_Tasks to complete_.
• a. Answer from the passage on the continental model setup:
(i) What does computation require?
(ii) Which use case concerns floods?
(iii) What approximate area is given for Iceland?
• b. Transcribe the passage on the continental model setup between "4. **Validation**: Limited" and "our continental-scale setup.", inclusive.

_Passage provided_.

4. **Validation**: Limited observations for many basins
5. **Computation**: Requires HPC resources

### Use Cases
- Climate change impact assessment
- Continental water balance
- Large-scale flood forecasting
- Water resources planning
- Earth system modeling

## 12. Summary
Let's summarize what we've accomplished with our continental-scale setup.

In [None]:
# Final summary
print("=== Continental Model Setup Complete ===\n")
print(f"Domain: {confluence.config['DOMAIN_NAME']}")
print(f"Scale: Continental (~24.7 million km²)")
print(f"Model: {confluence.config['HYDROLOGICAL_MODEL']}")
print(f"Status: Ready for simulation")

print("\nScale progression in tutorials:")
print("  1. Watershed: Bow at Banff (~2,200 km²)")
print("  2. Country: Iceland (~103,000 km²)")
print("  3. Continent: North America (~24,700,000 km²)")

print("\nKey output locations:")
print(f"  - Basin shapefiles: {basin_path}")
print(f"  - River network: {network_path}")
print(f"  - HRU shapefiles: {hru_path}")
print(f"  - Model settings: {project_dir}/settings/{confluence.config['HYDROLOGICAL_MODEL']}/")
print(f"  - Future simulation results: {project_dir}/simulations/{confluence.config['EXPERIMENT_ID']}/")

print("\n🎉 You've successfully scaled from watershed to continent!")

(Entries taken from a collection)
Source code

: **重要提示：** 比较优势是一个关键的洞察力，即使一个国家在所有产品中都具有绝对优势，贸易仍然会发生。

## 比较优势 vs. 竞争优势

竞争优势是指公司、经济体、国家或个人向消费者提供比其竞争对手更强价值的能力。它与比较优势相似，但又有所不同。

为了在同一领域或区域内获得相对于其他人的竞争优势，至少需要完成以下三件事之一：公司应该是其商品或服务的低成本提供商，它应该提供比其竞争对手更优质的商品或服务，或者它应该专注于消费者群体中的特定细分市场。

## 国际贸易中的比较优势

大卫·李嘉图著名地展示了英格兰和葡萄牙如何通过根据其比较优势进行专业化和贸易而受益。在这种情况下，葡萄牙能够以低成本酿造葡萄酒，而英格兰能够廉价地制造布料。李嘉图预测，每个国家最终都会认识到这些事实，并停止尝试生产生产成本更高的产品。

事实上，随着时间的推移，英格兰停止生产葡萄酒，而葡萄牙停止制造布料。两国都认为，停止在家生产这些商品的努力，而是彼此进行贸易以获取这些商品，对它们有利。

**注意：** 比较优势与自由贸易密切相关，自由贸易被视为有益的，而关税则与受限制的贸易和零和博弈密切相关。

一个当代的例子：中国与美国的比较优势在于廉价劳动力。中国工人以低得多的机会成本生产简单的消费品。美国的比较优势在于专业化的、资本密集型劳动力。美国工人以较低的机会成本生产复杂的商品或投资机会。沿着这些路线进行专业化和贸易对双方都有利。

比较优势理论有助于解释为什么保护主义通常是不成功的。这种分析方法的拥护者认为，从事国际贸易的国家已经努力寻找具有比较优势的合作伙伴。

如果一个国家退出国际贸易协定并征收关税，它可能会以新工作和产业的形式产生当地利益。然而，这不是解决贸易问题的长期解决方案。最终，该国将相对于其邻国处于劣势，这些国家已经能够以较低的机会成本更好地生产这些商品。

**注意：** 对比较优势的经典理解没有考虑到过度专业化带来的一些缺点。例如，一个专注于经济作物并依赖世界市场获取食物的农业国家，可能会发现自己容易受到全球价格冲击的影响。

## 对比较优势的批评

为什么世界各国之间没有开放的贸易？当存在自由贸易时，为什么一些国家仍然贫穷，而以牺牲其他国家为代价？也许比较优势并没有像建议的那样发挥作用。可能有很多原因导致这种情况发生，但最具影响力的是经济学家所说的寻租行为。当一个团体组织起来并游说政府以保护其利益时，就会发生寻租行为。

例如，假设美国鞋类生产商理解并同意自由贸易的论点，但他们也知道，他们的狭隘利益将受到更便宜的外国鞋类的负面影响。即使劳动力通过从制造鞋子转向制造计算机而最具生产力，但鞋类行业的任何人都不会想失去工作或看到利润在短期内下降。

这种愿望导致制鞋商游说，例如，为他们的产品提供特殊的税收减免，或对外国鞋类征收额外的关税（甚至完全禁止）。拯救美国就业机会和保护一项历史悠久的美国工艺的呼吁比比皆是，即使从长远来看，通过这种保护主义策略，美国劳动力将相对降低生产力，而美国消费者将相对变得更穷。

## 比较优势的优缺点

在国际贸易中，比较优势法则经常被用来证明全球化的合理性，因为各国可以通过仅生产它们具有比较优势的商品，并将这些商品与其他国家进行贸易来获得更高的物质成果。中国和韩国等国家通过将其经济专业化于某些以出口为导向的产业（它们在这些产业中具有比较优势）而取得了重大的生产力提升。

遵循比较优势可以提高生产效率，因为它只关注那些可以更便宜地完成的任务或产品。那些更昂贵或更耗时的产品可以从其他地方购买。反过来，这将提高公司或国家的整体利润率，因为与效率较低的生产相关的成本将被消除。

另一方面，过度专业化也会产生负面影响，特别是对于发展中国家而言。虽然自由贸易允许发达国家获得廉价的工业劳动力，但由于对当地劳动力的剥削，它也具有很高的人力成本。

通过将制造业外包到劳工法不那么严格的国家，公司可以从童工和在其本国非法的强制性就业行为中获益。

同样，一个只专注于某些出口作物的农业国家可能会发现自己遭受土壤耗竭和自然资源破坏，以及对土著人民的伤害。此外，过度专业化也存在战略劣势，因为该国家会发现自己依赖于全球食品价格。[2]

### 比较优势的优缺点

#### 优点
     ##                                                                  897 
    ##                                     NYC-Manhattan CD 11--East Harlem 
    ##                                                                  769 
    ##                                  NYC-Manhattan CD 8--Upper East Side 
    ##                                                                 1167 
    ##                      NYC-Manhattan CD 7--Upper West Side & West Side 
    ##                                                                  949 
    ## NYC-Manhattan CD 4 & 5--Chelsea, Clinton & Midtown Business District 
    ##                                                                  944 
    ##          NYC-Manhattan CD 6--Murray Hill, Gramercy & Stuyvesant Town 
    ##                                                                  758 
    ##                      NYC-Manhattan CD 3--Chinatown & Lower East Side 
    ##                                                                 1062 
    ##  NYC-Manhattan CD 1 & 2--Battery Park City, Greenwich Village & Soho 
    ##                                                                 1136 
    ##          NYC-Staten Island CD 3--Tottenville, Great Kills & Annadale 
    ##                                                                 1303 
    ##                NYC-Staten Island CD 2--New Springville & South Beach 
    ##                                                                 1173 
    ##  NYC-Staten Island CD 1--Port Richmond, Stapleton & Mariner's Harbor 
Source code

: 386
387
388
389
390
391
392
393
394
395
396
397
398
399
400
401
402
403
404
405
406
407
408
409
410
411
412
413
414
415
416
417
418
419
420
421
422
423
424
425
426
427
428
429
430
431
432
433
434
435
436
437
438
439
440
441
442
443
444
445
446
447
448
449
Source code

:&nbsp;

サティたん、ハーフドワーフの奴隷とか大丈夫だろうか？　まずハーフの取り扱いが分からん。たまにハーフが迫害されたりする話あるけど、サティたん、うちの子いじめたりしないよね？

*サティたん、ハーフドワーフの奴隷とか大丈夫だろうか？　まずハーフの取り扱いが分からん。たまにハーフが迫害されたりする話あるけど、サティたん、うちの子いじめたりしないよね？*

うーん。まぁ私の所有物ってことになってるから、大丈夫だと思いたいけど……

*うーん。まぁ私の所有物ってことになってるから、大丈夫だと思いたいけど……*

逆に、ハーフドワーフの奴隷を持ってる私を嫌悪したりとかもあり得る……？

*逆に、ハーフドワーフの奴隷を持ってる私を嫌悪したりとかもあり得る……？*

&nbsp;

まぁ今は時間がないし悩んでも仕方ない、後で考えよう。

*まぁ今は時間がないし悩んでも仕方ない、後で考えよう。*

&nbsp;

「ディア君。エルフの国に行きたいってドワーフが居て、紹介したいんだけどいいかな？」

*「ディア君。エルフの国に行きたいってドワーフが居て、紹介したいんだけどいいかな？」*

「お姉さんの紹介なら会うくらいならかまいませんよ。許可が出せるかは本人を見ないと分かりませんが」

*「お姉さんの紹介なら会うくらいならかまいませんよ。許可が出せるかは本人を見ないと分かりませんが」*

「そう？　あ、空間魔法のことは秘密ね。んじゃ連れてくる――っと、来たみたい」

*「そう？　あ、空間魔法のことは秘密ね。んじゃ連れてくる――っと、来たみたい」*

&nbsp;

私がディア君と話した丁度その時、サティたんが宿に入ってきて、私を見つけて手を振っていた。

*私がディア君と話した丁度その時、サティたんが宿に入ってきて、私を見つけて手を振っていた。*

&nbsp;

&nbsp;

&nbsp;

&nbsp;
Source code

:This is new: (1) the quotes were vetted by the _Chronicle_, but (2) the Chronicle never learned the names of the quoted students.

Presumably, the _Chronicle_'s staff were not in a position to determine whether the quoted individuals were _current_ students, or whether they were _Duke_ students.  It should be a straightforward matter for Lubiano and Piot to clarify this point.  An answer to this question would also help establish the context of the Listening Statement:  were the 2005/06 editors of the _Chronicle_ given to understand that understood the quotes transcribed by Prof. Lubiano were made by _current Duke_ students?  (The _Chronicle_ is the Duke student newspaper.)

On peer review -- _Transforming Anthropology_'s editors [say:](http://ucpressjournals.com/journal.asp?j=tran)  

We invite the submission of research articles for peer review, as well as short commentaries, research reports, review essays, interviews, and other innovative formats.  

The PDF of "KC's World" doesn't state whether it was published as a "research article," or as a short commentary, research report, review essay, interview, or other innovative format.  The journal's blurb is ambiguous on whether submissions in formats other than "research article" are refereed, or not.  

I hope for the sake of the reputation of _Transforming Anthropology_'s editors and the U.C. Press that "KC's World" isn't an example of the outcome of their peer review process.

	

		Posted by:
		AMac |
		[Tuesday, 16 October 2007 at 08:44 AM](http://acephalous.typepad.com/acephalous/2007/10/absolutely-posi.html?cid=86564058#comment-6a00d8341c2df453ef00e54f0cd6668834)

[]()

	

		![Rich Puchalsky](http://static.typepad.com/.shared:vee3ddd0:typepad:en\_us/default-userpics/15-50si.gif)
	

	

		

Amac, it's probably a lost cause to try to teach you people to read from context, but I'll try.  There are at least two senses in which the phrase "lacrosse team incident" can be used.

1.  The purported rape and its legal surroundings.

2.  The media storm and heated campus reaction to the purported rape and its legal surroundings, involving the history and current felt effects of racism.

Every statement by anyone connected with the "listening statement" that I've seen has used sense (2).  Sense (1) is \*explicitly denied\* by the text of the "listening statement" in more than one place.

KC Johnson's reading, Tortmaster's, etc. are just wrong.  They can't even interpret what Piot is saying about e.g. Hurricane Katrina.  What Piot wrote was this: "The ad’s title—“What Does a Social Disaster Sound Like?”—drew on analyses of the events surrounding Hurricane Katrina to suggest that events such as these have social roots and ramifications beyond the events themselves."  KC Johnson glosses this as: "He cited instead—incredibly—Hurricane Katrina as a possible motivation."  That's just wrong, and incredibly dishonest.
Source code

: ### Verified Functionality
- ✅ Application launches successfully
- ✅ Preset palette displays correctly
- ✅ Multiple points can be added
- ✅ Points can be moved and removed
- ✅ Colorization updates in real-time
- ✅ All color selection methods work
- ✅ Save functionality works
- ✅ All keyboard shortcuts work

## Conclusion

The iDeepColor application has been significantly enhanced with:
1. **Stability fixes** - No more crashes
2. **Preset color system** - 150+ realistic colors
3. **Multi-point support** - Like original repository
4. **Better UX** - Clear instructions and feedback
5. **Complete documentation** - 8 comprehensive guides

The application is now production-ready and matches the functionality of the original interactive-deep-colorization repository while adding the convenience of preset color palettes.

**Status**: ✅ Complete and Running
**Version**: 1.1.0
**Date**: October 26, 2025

_Exercise results_.
• a.
(i) HPC resources
(ii) Large-scale flood forecasting
(iii) About 103,000 km²

• b.
4. **Validation**: Limited observations for many basins
5. **Computation**: Requires HPC resources

### Use Cases
- Climate change impact assessment
- Continental water balance
- Large-scale flood forecasting
- Water resources planning
- Earth system modeling

## 12. Summary
Let's summarize what we've accomplished with our continental-scale setup.